An original ink and watercolor sketch by F. Aitken of the great tragedian Edmund Kean as Othello. Photo: Courtesy of Laurence Senelick CollectionAn original ink and watercolor sketch by F. Aitken of the great tragedian Edmund Kean as Othello. Photo: Courtesy of Laurence Senelick Collection
That’s changed. “Paris has dried up, and London, too, to some degree,” he said. “It used to be, if it was raining and you had an hour before the play started, you’d go to a bookstore and just browse around and find something,” he said wistfully. “Now, there are no more stores.”

“If You Own It, the Power of That Thing Is Yours”

Stores may come and go, but Senelick’s passion for collection remains unabated. “I think a psychiatrist would say that there is a sense of proprietorship—it’s like a totem,” he said, speculating on just what keeps him going.

“If you own it, the power of that thing is yours,” he said. “There is something to that. I’ve also found that I like having the material within easy reach. And this is important, too—when you’re doing research, there is no substitute for looking at the original.”

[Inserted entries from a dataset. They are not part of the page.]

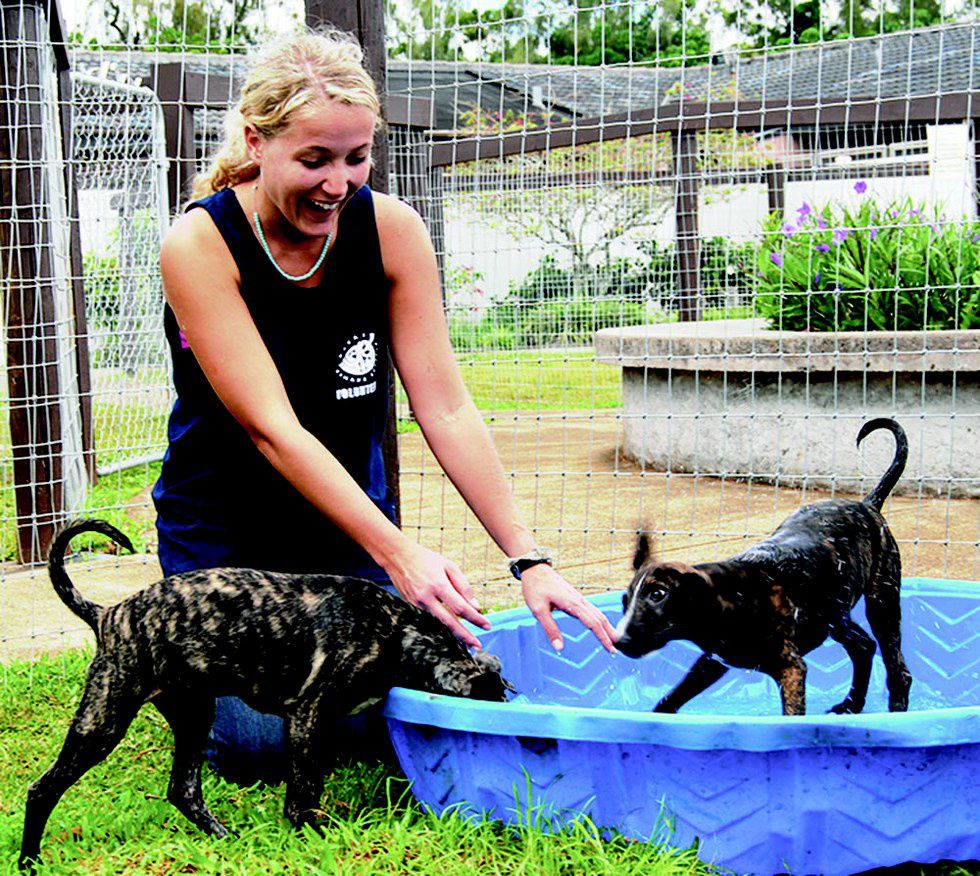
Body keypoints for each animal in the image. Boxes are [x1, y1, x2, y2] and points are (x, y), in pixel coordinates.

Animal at [20, 519, 512, 871]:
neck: (394, 630)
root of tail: (108, 614)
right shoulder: (306, 715)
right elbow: (304, 788)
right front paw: (312, 838)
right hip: (103, 720)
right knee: (42, 789)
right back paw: (29, 861)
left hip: (194, 715)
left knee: (184, 790)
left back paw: (226, 839)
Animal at [615, 418, 912, 717]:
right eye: (625, 601)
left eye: (658, 595)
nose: (619, 640)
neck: (728, 597)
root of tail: (868, 504)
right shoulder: (713, 661)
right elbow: (672, 698)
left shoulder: (791, 668)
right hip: (834, 615)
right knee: (863, 646)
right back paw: (851, 705)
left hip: (882, 601)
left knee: (897, 668)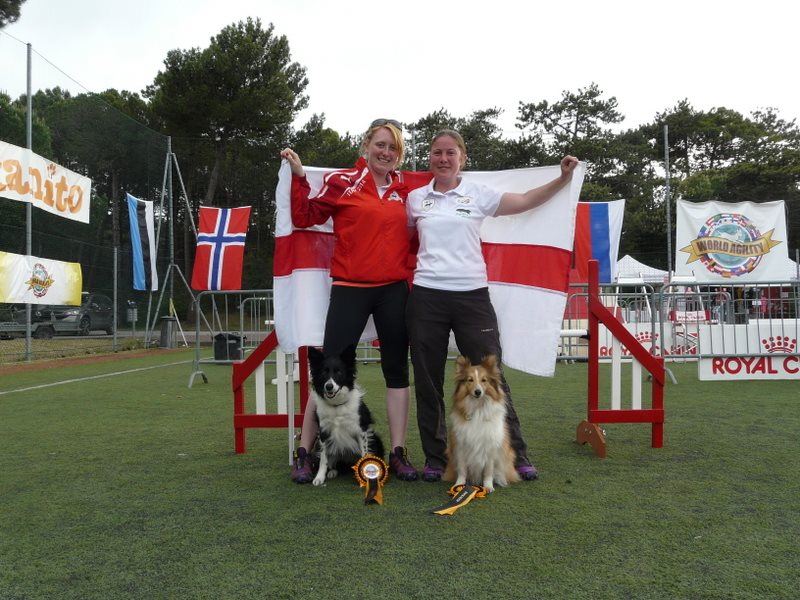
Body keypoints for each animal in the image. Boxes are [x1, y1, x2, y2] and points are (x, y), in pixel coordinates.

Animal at [306, 342, 384, 488]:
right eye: (324, 372)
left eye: (339, 372)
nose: (329, 386)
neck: (337, 406)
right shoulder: (323, 432)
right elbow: (324, 458)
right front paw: (319, 477)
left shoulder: (361, 431)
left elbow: (364, 454)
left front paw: (366, 478)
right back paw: (332, 471)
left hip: (376, 438)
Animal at [444, 354, 520, 490]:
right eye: (470, 380)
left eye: (484, 380)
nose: (478, 392)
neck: (477, 407)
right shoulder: (461, 446)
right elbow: (462, 469)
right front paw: (459, 485)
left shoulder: (490, 447)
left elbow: (488, 471)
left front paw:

In fact, that visceral connection with the past is perhaps the source of its seduction. To hold a playbill that was once held by a theatergoer in London more than a hundred years ago, “you become more aware of the past as living—how people lived,” he said.

The collection has another lesson, one that Senelick shares with his students. “I tell them, by the time you had breakfast and came to this class you have seen more images than the average person living in the Middle Ages would have seen in a lifetime,” he said.

“They would only see images in church, the same ones week after week. And in Victorian times, you would be expected to stand in front of a painting for an hour, because the painter had included so many details,” Senelick said. “Today, we don’t look at things closely. So I am teaching them to look. Take some time. Look at the colors—what did the artist have in mind? Every element can convey something about that time and event.”

Japanese woodblock print triptych by Kunichika, showing, from right, male kabuki actors in a version of Bulwer-Lytton’s play “Money,” and Western actors in Offenbach’s operetta “The Grand Duchess,” Shintomi-za, Yokohama, 1879. Photo: Courtesy of Laurence Senelick CollectionJapanese woodblock print triptych by Kunichika, showing, from right, male kabuki actors in a version of Bulwer-Lytton’s play “Money,” and Western actors in Offenbach’s operetta “The Grand Duchess,” Shintomi-za, Yokohama, 1879. Photo: Courtesy of Laurence Senelick Collection
Senelick will be giving the keynote at a Stanislavsky conference in Malta in April, and the end of this spring semester, he will retire from Tufts. He continues, characteristically, to be inspired by his collection to write. “Usually an idea incubates somewhere in the back of my mind,” he said. “And then sometimes the trigger is a conference theme.”

Next year is the bicentennial of Jacques Offenbach’s birth, “so I have already been invited to Frankfurt and Cologne to speak, and I’ve already lent images from the collection for an exhibition,” he added. “I am probably going to be pretty peripatetic. Retirement is just going to open up my schedule!”

And will he continue, on his travels to far-flung destinations, be looking for the next addition to his collection? “Oh definitely, definitely,” he said. “I always manage to find something.”